Wednesday’s ruling comes at a time when older workers are delaying retirement because of longer life expectancy, higher education and changes to Social Security benefits and employee retirement plans. Roughly 40% of people ages 55 and older were working or actively looking for work in 2014, according the most recent U.S. Bureau of Labor Statistics report. That number is expected to increase through 2024, with particularly rapid growth among those ages 65 and older.
Nevertheless, many older U.S. workers are pushed out of the labor force before they choose to retire, leading to “irreversible financial damage,” according to an analysis by ProPublica and the Urban Institute. Coupled with the recent ruling, this creates a vicious cycle for older American workers, who already face longer bouts of unemployment than younger workers.
“Over half of older workers do not leave their job by choice. Now this law makes it easier for employers to discriminate during the hiring process, meaning it’s almost impossible to even enter the class of ADEA protection that kicks in at 40,” says Ashton Applewhite, an ageism activist and the author of “This Chair Rocks: Manifesto Against Ageism.”
While the professional costs of ageism are harrowing, age discrimination exerts the biggest toll in the economic realm. “These are people with 30 more years to live,” says Applewhite. “Forget about saving―many still have kids, bills to pay, mortgages to meet and they’re asking, ‘If we can’t support ourselves then who will support us?’”
Though age bias is prevalent across all industries, it is more pervasive in certain sectors, such as tech. In a wide-ranging annual survey of venture-backed tech founders, more than a quarter reported that age bias runs rampant, starting as early as age 36.
Much of the age burden is shouldered by women and minorities.
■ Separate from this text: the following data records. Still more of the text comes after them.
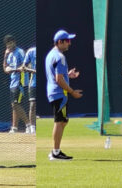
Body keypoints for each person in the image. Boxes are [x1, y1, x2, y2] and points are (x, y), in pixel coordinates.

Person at [45, 29, 82, 160]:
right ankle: (55, 152)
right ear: (60, 42)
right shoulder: (60, 57)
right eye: (67, 41)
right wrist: (72, 92)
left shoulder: (51, 54)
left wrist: (68, 75)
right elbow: (58, 79)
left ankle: (55, 150)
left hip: (55, 92)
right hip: (59, 93)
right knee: (59, 121)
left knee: (63, 121)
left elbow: (59, 76)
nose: (69, 43)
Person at [3, 34, 30, 133]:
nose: (9, 45)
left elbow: (25, 66)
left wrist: (14, 69)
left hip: (20, 81)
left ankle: (28, 125)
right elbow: (5, 69)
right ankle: (14, 127)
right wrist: (5, 56)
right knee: (14, 105)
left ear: (14, 42)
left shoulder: (20, 52)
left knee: (15, 104)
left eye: (11, 43)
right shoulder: (8, 54)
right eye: (7, 44)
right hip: (13, 82)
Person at [22, 46, 36, 133]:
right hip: (34, 83)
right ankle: (32, 127)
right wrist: (33, 70)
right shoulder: (31, 51)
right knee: (32, 105)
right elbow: (24, 67)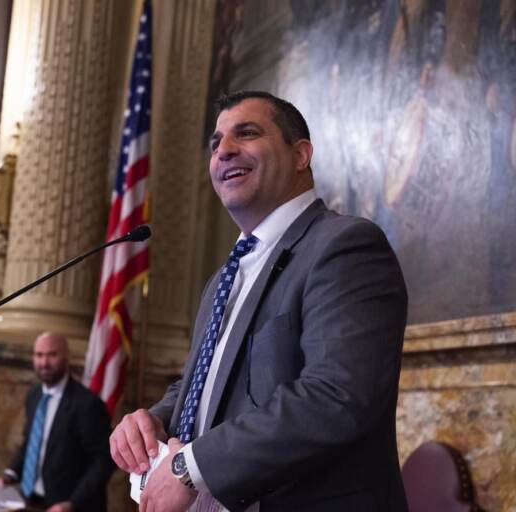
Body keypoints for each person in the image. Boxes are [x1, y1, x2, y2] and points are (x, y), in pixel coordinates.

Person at [110, 91, 409, 511]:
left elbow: (337, 395)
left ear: (301, 154)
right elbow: (204, 382)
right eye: (216, 144)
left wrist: (189, 468)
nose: (224, 151)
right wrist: (154, 422)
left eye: (246, 134)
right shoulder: (223, 278)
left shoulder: (344, 246)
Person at [0, 332, 114, 512]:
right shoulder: (34, 396)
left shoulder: (87, 403)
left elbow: (104, 461)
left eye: (52, 355)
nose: (44, 363)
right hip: (33, 500)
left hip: (71, 505)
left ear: (67, 357)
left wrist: (72, 503)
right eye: (39, 355)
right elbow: (31, 442)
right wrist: (9, 475)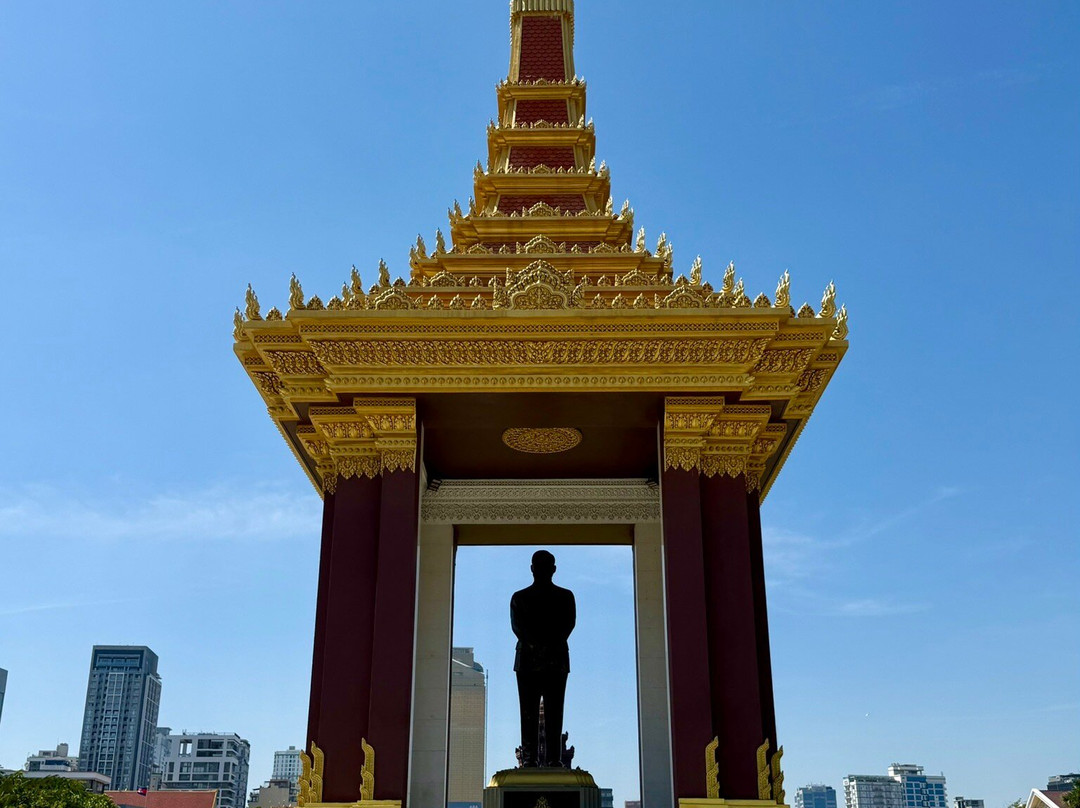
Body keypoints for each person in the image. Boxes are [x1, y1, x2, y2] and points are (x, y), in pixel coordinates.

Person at [510, 549, 577, 767]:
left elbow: (568, 625)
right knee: (530, 712)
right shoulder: (519, 598)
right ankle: (531, 759)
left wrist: (538, 646)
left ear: (552, 570)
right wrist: (544, 647)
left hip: (545, 660)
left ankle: (552, 759)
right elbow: (518, 627)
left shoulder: (565, 597)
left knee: (553, 712)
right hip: (543, 660)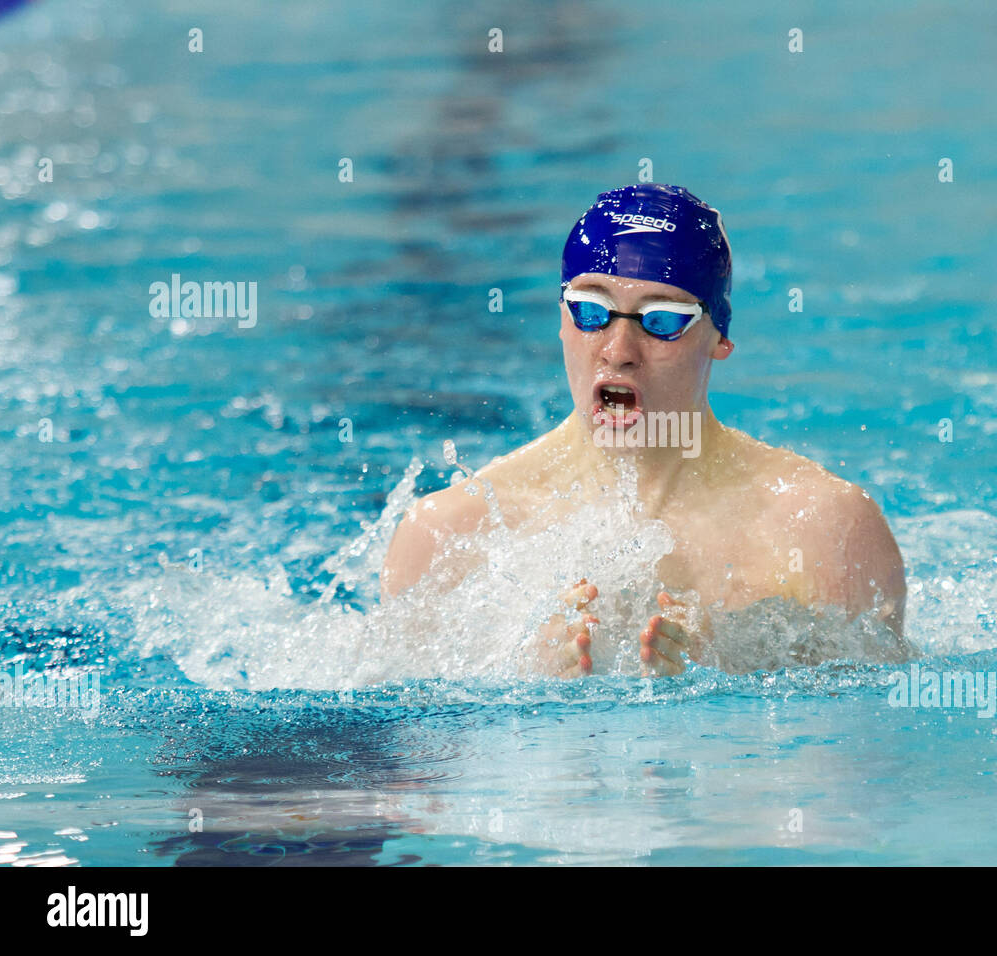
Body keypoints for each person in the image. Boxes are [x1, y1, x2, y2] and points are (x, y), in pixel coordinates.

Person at [381, 183, 906, 678]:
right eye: (591, 311)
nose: (617, 351)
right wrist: (517, 675)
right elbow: (403, 755)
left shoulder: (827, 529)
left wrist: (737, 666)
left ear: (719, 337)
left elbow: (861, 752)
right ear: (562, 319)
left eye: (659, 320)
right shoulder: (445, 534)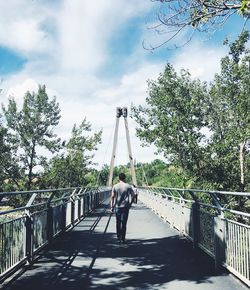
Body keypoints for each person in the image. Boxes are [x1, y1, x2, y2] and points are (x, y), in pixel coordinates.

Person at [110, 172, 135, 244]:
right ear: (124, 178)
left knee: (118, 222)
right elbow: (133, 195)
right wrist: (130, 203)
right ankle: (123, 238)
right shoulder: (128, 186)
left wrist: (111, 206)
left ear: (119, 178)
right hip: (125, 207)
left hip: (118, 207)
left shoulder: (115, 186)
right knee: (124, 223)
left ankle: (118, 237)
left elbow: (112, 196)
One study found that women stop getting promoted into managerial positions at the same rate as men once they hit their early 30s, while a 2018 report from the Equal Employment Opportunity Commission saw increases in reports of age discrimination filed by blacks and Asians.
These findings are unfortunate, given the wide body of research demonstrating the value of a mixed-age workforce: enhanced team performance, lower employee turnover and higher productivity, to name just a few.
Policymakers have historically treated the ADEA as a basic civil rights guarantee, akin to laws barring discrimination on the basis of sex or race. But in recent years, courts have rolled back the statute’s protections and limited its scope.
The appellate court’s latest decree, says Applewhite, is an “arbitrary and cruel ruling that ignores the larger intent of the law.” What’s most ironic, she notes, is that the ruling punishes workers for being highly qualified.
“The workplace is so against experience that it has become a liability,” says Applewhite. “Basically, this thing you spent your entire life getting really good at now disqualifies you from getting a job.”